Focusing on the current situation:

Since we led with the goal, we now can take a different tack with our situation assessment:

  1. Keep it Relevant: Given a clear goal, one has a new, more efficient way of organizing the discussion about reality – facts relevant to achieving the goal, and facts that are irrelevant to the achievement of the goal (and now don’t need to be discussed past the test of relevance).
  2. Keep it Real: Separate fact from opinions and assumptions, and be vigilant for deeply-held assumptions and beliefs masquerading as fact. Identifying what we don’t know is every bit as useful as confirming what we do know. Brain expert, John J. Medina points out that the brain isn’t interested in reality. It is more interested in survival, and as a consequence, [unattended] memory is not reliable. The brain will change the perception of reality to stay in survival mode. The key to reliable memory is to consistently reexpose oneself to the information. [HBR May, 2008, reprint R0805B]. So stay grounded in the facts of reality.
  3. Don’t Navigate by Emotion: There is nothing wrong with emotions. They simply don’t happen to be a reliable indicator of the situation, or of progress toward long-term goals. As heretical as it might sound, you might well benefit from ignoring yourself in this department, and refocus on the goal and the situation.

Taking action in complex times:

  1. A Time for Learners: When presented with smooth trends, the human mind is good at guessing what will happen next. In times of great and rapid change such as these, it is not nearly so good at prediction. Experience and formulas and best practices fail us. Students of Complexity suggest a different strategy for effecting change where past performance has proven unreliable for predicting future outcomes: Probe, Sense, Respond. It is virtually the same process used to find one’s way across a dark bedroom without stubbing a toe.
  2. When At A Loss: When we don’t know what to do next – and it happens to all of us – what DO we do? Focus on the goal.

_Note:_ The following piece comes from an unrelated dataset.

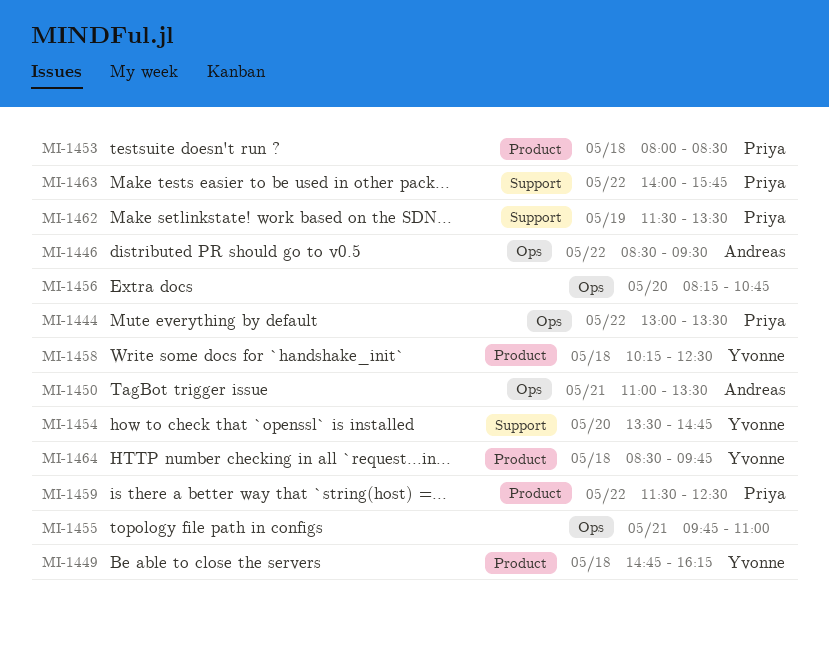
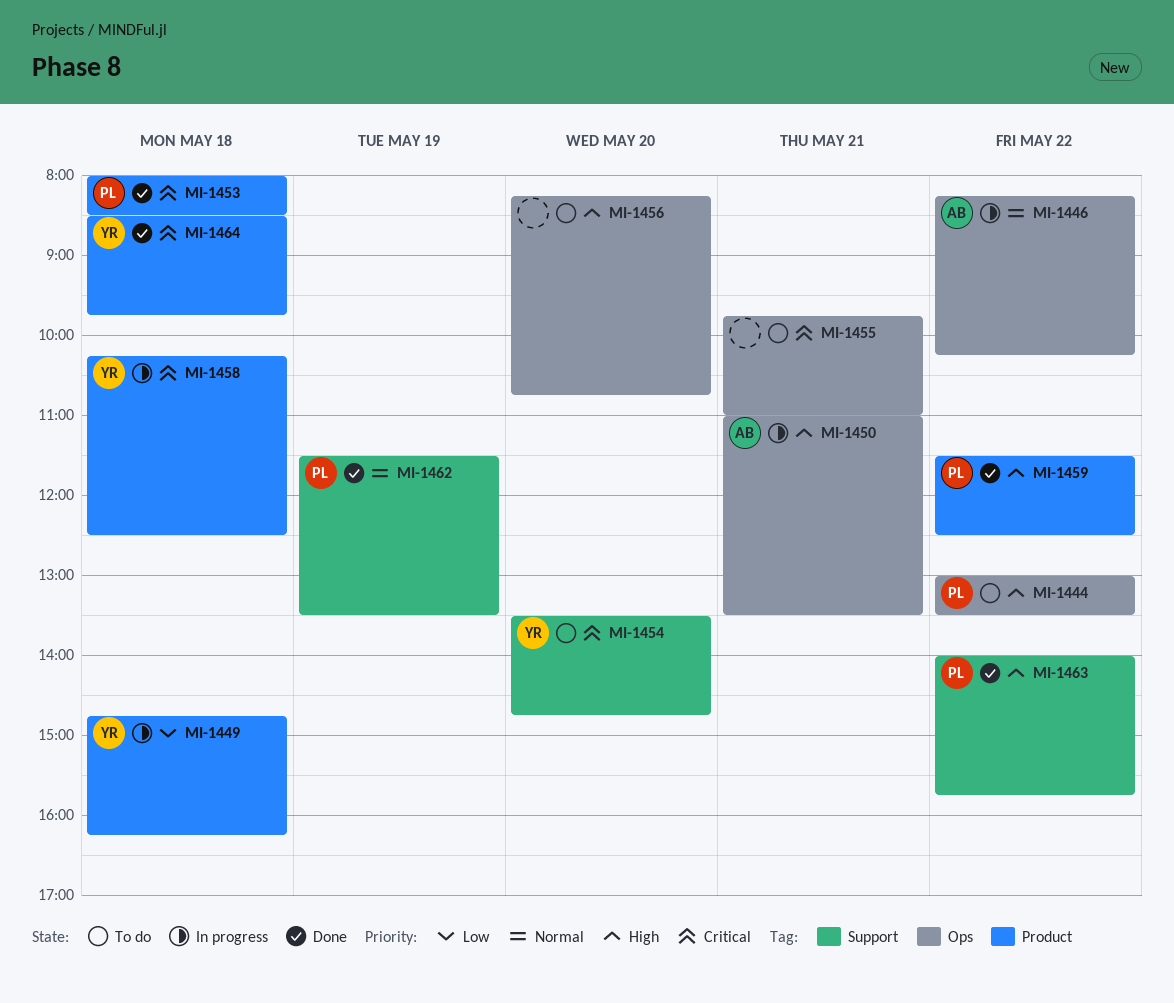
MI-1446, begins: 08:30 -> 08:15
MI-1446, ends: 09:30 -> 10:15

Locate current reality. Study the difference between the two. Then invent a set of actions to move from reality to the goal. The result of any action can be evaluated and learned from, and our action plan adjusted.But when disruptive forces hit a company, all processes are up for re-evaluation. Why are we still executing this process? Is the goal still valid? Is the current situation different from the circumstances under which the process was created and refined? Given a clear goal and accurate current reality, we can determine what to keep of the process, and what to change.

Two points of light:

While we realize that times are truly challenging everywhere, we are inspired by the human capacity to transcend circumstance and envision a desired future. At its simplest, to organize around aspirations is to focus on not just one, but two pictures at once: current reality and the goal. Reconnect with what matters. Treat the current situation not as an adversary, but as a starting point on the journey. Continually test the actions in relation to the goal. By doing so, we improve the odds that the way out of the present crisis is also the way forward.